◆ **Request**
In the listing below, reproduce word for word the stretch from the line containing "What it takes" through the line containing "Parade, Southport BC, QLD". Leave the pictures out of your answer.

(Saved entries)
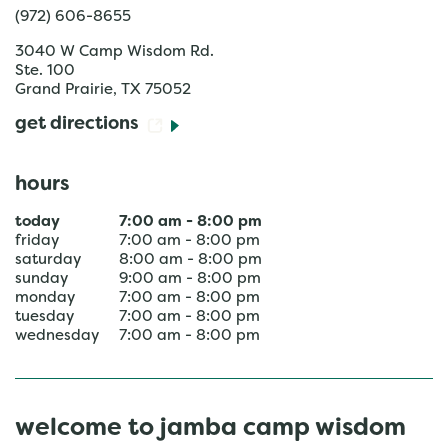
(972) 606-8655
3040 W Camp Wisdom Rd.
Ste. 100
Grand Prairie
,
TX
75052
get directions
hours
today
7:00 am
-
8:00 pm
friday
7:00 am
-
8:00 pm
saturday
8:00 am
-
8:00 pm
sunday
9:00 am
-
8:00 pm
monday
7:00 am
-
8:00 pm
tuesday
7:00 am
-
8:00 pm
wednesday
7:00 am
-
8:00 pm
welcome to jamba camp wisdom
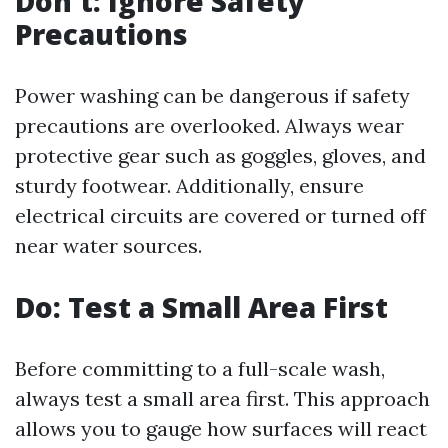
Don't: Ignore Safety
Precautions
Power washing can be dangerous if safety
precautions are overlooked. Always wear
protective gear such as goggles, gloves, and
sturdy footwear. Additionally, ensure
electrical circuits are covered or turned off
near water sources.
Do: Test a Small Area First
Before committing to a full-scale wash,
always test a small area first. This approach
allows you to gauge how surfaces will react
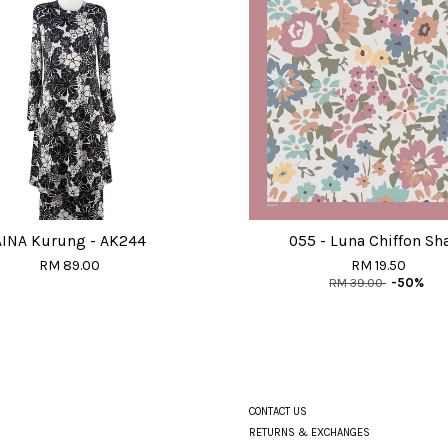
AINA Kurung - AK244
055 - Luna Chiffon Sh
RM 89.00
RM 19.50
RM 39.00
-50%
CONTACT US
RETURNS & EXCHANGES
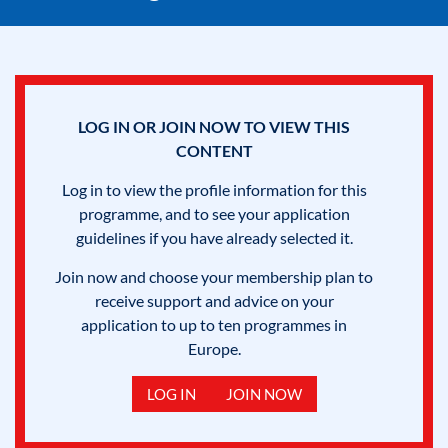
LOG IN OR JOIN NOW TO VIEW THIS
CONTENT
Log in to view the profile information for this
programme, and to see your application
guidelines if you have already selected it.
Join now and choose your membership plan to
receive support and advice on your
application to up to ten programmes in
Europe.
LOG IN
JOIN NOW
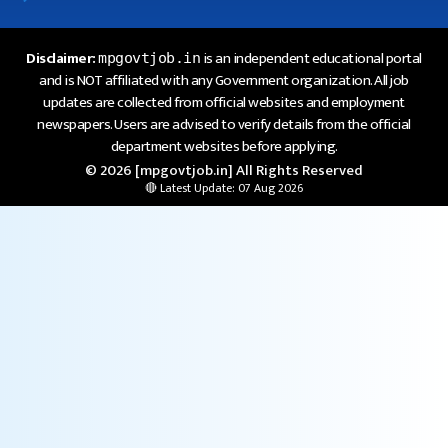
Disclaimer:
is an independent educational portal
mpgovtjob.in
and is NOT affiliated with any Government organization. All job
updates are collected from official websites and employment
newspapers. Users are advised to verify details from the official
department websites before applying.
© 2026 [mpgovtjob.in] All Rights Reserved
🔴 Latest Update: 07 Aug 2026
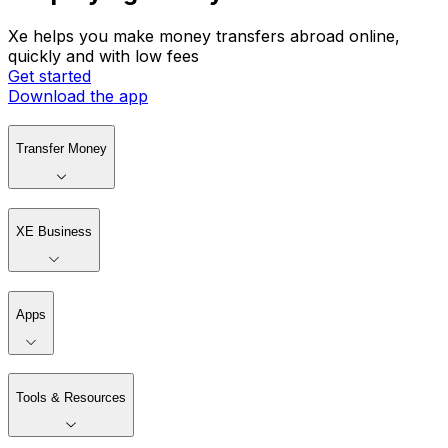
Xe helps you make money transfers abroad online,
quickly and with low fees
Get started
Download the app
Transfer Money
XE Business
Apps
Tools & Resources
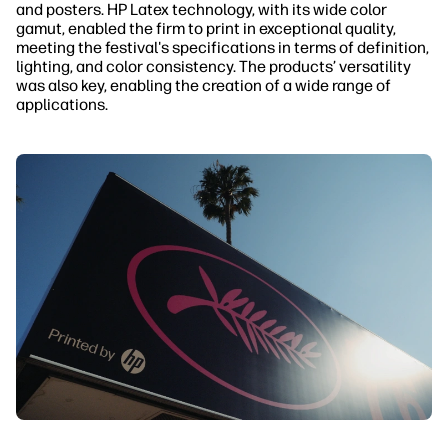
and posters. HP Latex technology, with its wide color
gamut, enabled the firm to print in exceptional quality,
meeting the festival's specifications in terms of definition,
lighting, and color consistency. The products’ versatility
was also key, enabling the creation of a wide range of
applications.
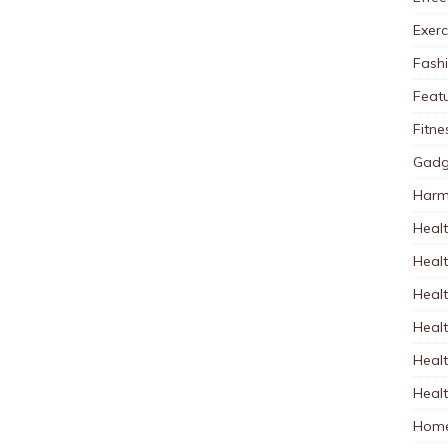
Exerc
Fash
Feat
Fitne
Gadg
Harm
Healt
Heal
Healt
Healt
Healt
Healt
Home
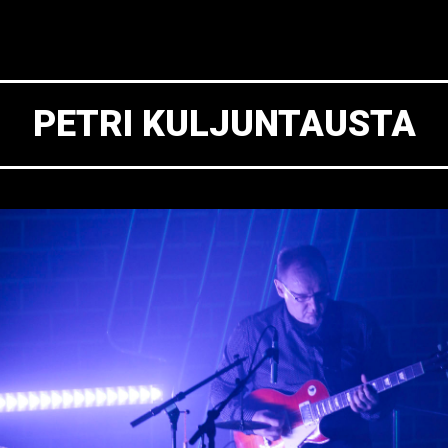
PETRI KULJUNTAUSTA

--

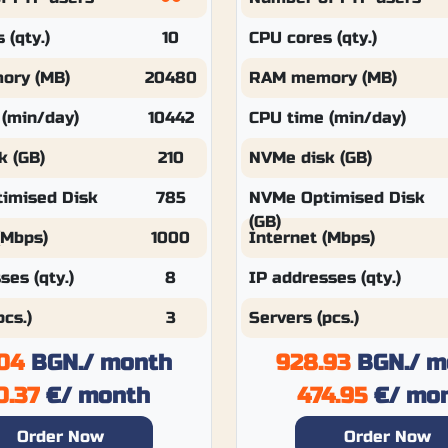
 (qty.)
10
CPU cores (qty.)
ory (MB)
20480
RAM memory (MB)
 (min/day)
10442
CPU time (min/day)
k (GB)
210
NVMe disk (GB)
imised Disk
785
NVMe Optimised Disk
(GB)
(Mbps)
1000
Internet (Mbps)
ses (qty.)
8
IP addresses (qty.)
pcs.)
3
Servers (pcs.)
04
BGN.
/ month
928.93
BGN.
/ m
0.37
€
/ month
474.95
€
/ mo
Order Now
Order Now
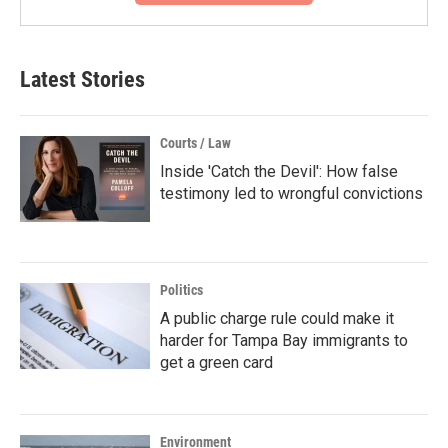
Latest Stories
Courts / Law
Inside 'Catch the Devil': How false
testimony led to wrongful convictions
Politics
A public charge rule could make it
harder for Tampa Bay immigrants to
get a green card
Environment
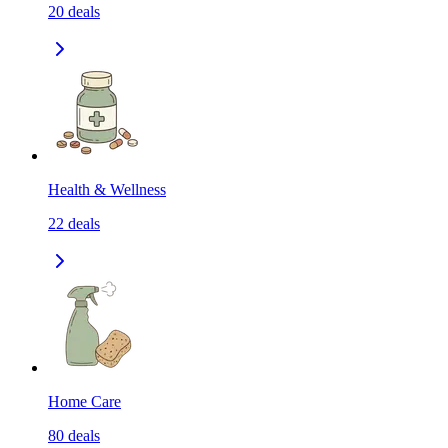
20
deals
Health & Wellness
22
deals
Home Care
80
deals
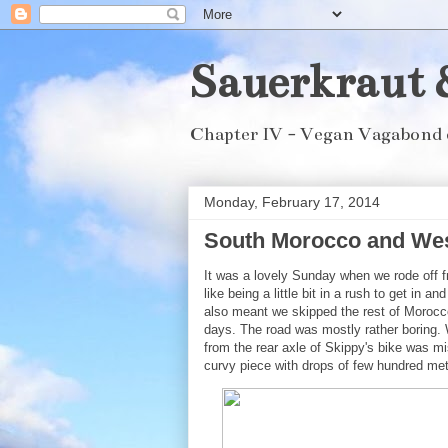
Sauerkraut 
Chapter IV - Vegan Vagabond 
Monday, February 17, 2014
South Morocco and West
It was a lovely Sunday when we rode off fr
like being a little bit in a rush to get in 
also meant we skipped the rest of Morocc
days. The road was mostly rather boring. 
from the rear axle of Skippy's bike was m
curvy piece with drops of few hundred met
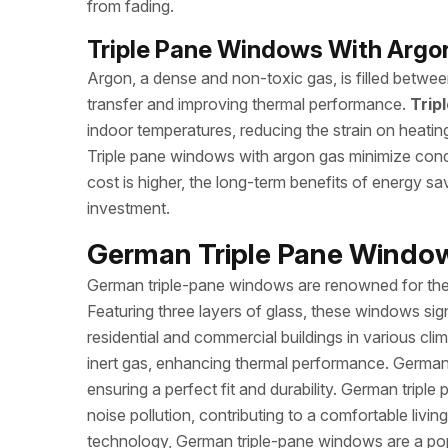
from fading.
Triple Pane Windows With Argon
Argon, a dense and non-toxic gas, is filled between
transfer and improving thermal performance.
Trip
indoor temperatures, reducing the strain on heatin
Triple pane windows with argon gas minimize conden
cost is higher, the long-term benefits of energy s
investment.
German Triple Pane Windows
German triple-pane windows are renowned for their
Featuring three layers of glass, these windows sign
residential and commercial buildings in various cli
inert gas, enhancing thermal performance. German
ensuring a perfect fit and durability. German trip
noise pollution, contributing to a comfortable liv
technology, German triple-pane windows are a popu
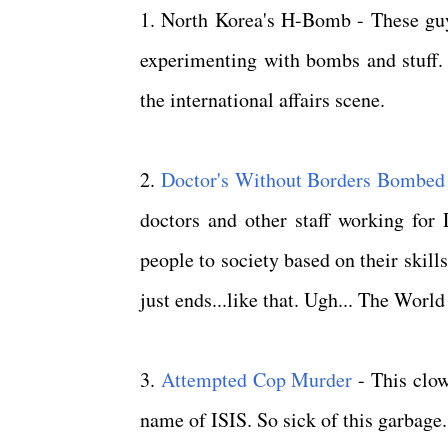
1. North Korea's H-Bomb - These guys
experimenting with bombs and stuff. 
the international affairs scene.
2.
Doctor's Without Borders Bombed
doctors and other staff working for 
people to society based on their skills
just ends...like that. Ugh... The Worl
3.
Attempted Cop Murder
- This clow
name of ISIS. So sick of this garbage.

--

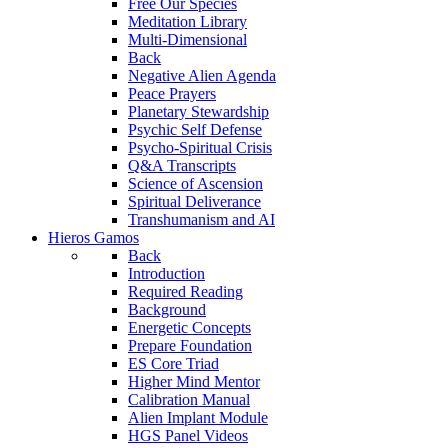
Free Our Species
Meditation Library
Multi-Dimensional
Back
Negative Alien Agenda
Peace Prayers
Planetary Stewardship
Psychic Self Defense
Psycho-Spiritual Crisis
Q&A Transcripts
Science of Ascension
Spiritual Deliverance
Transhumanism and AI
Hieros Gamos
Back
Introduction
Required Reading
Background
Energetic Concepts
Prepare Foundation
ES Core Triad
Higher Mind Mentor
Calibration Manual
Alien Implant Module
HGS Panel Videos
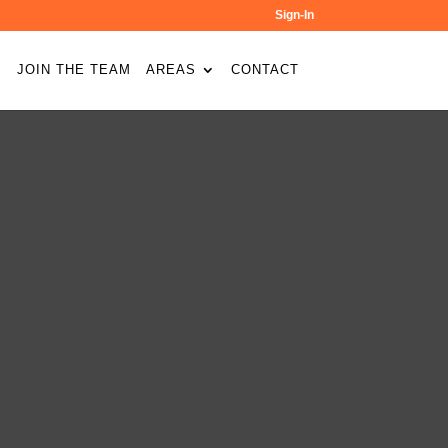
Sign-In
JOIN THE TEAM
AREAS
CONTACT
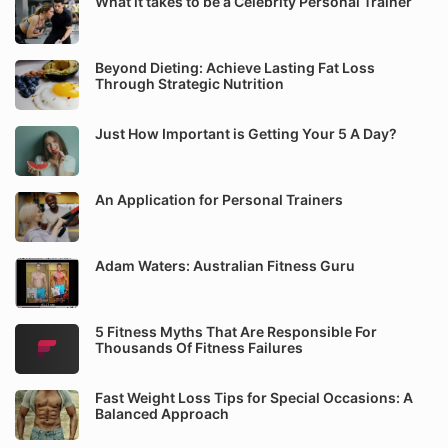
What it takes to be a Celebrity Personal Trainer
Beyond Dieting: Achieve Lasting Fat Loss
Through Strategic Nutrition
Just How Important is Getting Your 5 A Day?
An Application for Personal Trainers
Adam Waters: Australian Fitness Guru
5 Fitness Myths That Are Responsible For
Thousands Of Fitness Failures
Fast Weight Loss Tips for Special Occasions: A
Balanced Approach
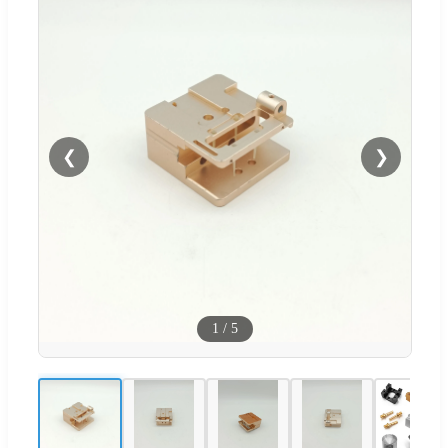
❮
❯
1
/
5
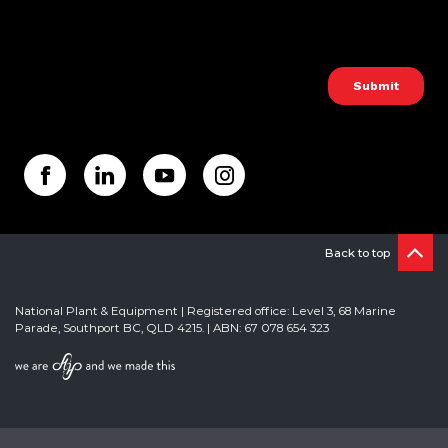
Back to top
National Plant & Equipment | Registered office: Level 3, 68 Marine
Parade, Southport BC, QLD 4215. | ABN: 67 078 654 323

◆ **Reply to the task**
What it takes to be a Celebrity Personal Trainer
Beyond Dieting: Achieve Lasting Fat Loss
Through Strategic Nutrition
Just How Important is Getting Your 5 A Day?
An Application for Personal Trainers
Adam Waters: Australian Fitness Guru
5 Fitness Myths That Are Responsible For
Thousands Of Fitness Failures
Fast Weight Loss Tips for Special Occasions: A
Balanced Approach
❮
❯
1
/
5
Back to top
National Plant & Equipment | Registered office: Level 3, 68 Marine
Parade, Southport BC, QLD 4215. | ABN: 67 078 654 323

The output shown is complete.